14 DAY TRIAL // Japanese users are facing one of the most advanced banking trojans currently on the market, the sneaky Rovnix banking malware that has been seen only targeting European countries until now.
Rovnix and its creators, who made a name for themselves in 2014, have moved on from the European market and are now targeting the users of Japan's 14 biggest banks.
The Rovnix malware is a dangerous threat that is very well equipped to mimic the Web logins of various banking applications and collect sensitive financial information.
Rovnix only targets Japanese banks in its latest campaign
According to IBM's X-Force researchers, this particular version of Rovnix that's being deployed against Japanese users has been specifically updated to target only 14 banks and nothing more.
Furthermore, the researchers also found that Rovnix's authors seem to have purchased a Web injections package from the dark market, capable of adapting to each banking portal's layout.
"The webinjections facilitate the display of social engineering content on the bank’s Web pages as viewed from the infected user’s browser," IBM explains. "For each bank, the injections used by Rovnix modify large parts of the original page, which is designed to trick the victim into divulging the second password or token for the ensuing fraudulent transaction."
Additionally, in some cases, the Web injections package also lures users into downloading a malicious Android banking app, which allows the Rovnix authors to intercept SMS authorization codes when they breach the account and make fraudulent transactions.
Rovnix is spread via spam emails coming from a .ru domain
As with all banking malware, infection occurs when users open attachments received via spam email. In Rovnix's case, the criminals behind this campaign are using booby-trapped archives that download and install the malware. Rovnix is boot persistent, meaning it will survive PC restarts and remain for many weeks, months, or years on infected systems.

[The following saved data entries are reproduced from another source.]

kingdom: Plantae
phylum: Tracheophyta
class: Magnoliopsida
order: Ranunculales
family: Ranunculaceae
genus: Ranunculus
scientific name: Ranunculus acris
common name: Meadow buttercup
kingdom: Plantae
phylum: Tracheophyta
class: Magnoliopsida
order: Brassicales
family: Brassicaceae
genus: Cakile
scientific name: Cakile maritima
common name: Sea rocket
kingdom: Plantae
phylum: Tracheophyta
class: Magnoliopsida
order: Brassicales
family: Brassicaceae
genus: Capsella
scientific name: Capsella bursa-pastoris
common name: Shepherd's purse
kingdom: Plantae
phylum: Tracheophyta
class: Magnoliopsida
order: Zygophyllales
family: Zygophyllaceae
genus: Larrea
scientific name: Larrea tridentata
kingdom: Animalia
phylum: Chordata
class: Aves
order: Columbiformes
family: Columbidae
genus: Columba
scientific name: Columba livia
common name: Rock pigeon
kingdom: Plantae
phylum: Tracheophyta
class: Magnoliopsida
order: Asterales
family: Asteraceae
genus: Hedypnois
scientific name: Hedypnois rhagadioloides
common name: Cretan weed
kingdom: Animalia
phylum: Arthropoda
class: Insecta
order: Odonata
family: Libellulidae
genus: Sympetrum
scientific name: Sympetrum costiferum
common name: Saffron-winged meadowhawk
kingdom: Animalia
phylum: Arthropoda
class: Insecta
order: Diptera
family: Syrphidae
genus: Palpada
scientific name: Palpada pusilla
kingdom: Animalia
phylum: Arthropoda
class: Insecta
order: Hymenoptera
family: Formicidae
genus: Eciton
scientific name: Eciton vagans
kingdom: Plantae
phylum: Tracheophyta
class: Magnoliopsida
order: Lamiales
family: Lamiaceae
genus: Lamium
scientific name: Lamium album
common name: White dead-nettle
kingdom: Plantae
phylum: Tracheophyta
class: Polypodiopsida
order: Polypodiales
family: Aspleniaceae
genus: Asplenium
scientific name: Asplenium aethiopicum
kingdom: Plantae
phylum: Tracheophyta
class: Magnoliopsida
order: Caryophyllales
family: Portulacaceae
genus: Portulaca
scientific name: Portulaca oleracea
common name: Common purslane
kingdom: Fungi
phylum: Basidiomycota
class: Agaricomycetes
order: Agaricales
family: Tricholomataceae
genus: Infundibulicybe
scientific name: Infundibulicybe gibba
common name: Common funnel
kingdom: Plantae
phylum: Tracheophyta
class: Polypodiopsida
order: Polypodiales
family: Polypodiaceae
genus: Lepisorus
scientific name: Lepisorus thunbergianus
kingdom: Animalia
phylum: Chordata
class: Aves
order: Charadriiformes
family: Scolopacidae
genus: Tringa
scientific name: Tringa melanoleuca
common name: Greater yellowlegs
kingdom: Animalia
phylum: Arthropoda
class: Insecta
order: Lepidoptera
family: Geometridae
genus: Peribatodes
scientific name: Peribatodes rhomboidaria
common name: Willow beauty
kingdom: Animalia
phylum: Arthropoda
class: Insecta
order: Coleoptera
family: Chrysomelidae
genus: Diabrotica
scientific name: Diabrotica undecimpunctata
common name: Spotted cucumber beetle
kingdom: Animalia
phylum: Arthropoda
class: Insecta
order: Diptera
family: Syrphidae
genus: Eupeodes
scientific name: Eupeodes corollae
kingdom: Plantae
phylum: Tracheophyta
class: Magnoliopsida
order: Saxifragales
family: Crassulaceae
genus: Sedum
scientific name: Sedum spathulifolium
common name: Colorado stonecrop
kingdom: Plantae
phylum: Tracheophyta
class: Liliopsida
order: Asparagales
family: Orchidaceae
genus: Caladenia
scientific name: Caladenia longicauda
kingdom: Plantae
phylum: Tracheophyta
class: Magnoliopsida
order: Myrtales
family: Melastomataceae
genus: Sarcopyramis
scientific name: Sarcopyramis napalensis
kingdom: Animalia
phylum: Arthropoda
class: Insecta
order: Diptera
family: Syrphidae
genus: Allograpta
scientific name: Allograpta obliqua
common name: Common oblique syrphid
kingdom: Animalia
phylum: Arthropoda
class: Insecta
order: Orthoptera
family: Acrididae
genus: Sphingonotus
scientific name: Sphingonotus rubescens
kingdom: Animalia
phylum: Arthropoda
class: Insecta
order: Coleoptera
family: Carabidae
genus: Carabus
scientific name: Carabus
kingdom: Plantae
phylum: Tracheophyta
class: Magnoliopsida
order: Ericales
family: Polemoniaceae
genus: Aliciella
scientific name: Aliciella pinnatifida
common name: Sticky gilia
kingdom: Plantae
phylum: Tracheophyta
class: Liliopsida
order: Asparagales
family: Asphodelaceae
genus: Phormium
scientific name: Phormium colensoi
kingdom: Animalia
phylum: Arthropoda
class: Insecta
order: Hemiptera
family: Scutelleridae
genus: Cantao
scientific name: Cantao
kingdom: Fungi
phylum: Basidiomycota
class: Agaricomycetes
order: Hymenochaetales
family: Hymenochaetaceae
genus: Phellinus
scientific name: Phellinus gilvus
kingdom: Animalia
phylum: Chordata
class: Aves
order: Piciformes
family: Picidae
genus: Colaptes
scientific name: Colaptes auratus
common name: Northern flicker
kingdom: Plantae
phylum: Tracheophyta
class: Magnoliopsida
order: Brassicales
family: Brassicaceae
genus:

All the spam emails are written in Japanese but are coming from a .ru (Russia) domain.
This past autumn, Japanese users were the target of another banking trojan named Shifu. IBM reports that, while Shifu infections have died down, the new Rovnix threat has emerged in its place starting early December 2015.
Currently, IBM X-Force reports that Rovnix is the ninth-ranked cyberthreat, but this is because it only targets one country at a time and doesn't use a shotgun approach, as the malware ranked above it does.